* [EXERCISE BRIEF]:
The required answer is the data below, restated word for word with images omitted.

Keypoint correspondence data:

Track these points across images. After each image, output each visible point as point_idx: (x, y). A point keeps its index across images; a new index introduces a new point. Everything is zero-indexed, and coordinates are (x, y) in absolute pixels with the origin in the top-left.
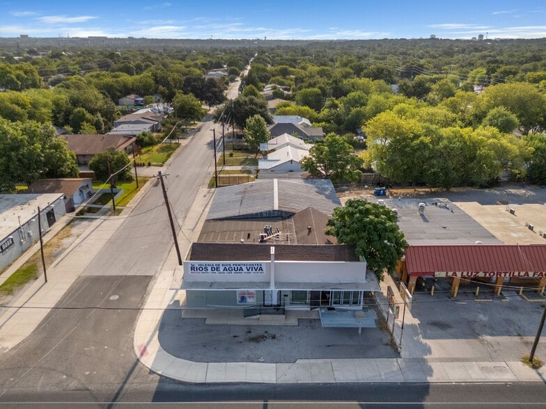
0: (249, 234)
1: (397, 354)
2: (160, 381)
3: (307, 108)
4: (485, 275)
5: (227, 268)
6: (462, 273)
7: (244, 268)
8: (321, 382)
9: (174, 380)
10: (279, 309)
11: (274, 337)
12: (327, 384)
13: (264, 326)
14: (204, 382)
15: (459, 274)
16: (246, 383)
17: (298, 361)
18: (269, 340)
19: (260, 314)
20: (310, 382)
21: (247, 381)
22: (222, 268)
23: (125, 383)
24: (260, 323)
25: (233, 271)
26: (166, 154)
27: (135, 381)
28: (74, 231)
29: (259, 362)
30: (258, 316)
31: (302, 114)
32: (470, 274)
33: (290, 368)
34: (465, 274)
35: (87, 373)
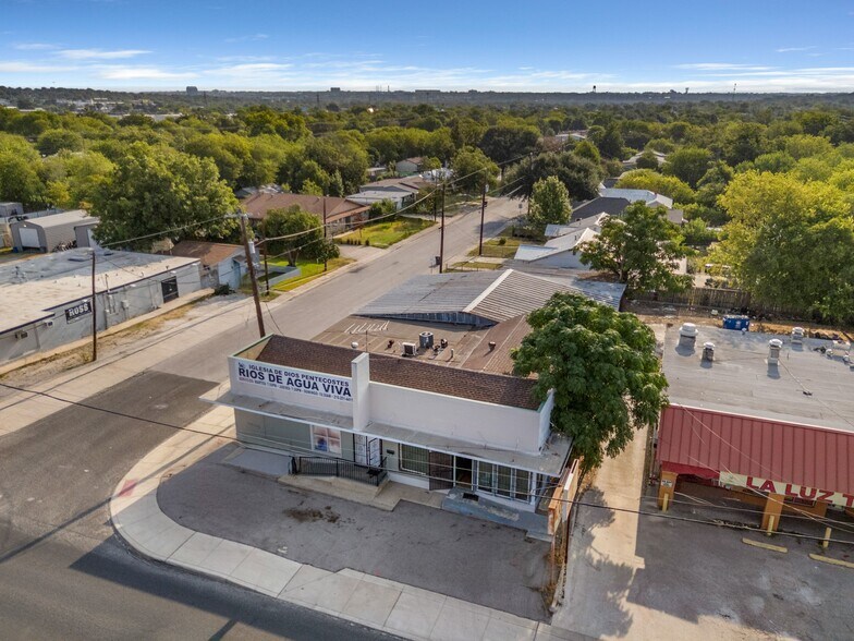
0: (391, 343)
1: (546, 614)
2: (110, 540)
3: (675, 179)
4: (849, 502)
5: (293, 379)
6: (789, 488)
7: (320, 385)
8: (357, 621)
9: (127, 544)
10: (376, 475)
11: (333, 520)
12: (363, 626)
13: (334, 497)
14: (163, 559)
15: (780, 488)
16: (226, 582)
17: (346, 573)
18: (321, 523)
19: (337, 475)
20: (336, 614)
21: (230, 579)
22: (285, 379)
23: (61, 527)
24: (330, 491)
25: (303, 388)
26: (403, 233)
27: (76, 529)
28: (193, 312)
29: (277, 553)
30: (333, 478)
31: (663, 190)
32: (808, 493)
33: (319, 579)
34: (796, 489)
35: (31, 499)
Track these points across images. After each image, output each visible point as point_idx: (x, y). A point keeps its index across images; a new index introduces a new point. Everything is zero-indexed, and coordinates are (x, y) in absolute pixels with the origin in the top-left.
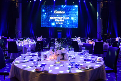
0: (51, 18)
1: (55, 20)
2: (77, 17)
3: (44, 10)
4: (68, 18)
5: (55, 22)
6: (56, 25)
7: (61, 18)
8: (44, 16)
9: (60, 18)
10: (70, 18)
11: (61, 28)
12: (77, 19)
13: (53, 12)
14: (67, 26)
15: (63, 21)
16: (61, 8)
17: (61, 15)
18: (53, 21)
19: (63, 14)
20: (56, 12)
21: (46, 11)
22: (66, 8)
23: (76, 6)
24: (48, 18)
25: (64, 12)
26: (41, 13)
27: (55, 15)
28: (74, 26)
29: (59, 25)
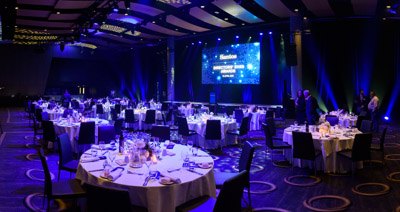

* [WRITTEN RESPONSE]:
Track these points across images. After each image, output each visible point as point_idx: (x, y). A point keeps its index across images; a new index introduces a new point. Everything is zero-indexed, and coordinates are (x, y) in absolute pixels with the origin in the top-left.
0: (249, 234)
1: (397, 354)
2: (160, 381)
3: (307, 108)
4: (485, 275)
5: (227, 268)
6: (462, 273)
7: (244, 268)
8: (321, 382)
9: (174, 380)
10: (279, 309)
11: (274, 337)
12: (327, 384)
13: (264, 326)
14: (204, 382)
15: (459, 274)
16: (246, 383)
17: (298, 361)
18: (269, 340)
19: (260, 314)
20: (310, 382)
21: (247, 381)
22: (222, 268)
23: (125, 383)
24: (260, 323)
25: (233, 271)
26: (166, 154)
27: (135, 381)
28: (74, 231)
29: (259, 362)
30: (258, 316)
31: (302, 114)
32: (470, 274)
33: (290, 368)
34: (465, 274)
35: (87, 373)
0: (391, 343)
1: (546, 614)
2: (110, 540)
3: (675, 179)
4: (849, 502)
5: (293, 379)
6: (789, 488)
7: (320, 385)
8: (357, 621)
9: (127, 544)
10: (376, 475)
11: (333, 520)
12: (363, 626)
13: (334, 497)
14: (163, 559)
15: (780, 488)
16: (226, 582)
17: (346, 573)
18: (321, 523)
19: (337, 475)
20: (336, 614)
21: (230, 579)
22: (285, 379)
23: (61, 527)
24: (330, 491)
25: (303, 388)
26: (403, 233)
27: (76, 529)
28: (193, 312)
29: (277, 553)
30: (333, 478)
31: (663, 190)
32: (808, 493)
33: (319, 579)
34: (796, 489)
35: (31, 499)
Track these points across images. After each image, output each visible point as point_idx: (x, y). A point keeps its index across images; a new index introduces a new point. Everything is zero-indexed, and coordinates are (x, y) in absolute pixels with the origin in the top-left.
0: (51, 18)
1: (55, 20)
2: (77, 17)
3: (44, 10)
4: (68, 18)
5: (55, 22)
6: (56, 25)
7: (61, 18)
8: (44, 16)
9: (60, 18)
10: (70, 18)
11: (61, 28)
12: (77, 19)
13: (53, 12)
14: (67, 26)
15: (63, 21)
16: (61, 8)
17: (61, 15)
18: (53, 21)
19: (63, 14)
20: (56, 12)
21: (46, 11)
22: (66, 8)
23: (76, 6)
24: (48, 18)
25: (64, 12)
26: (41, 13)
27: (55, 15)
28: (74, 26)
29: (59, 25)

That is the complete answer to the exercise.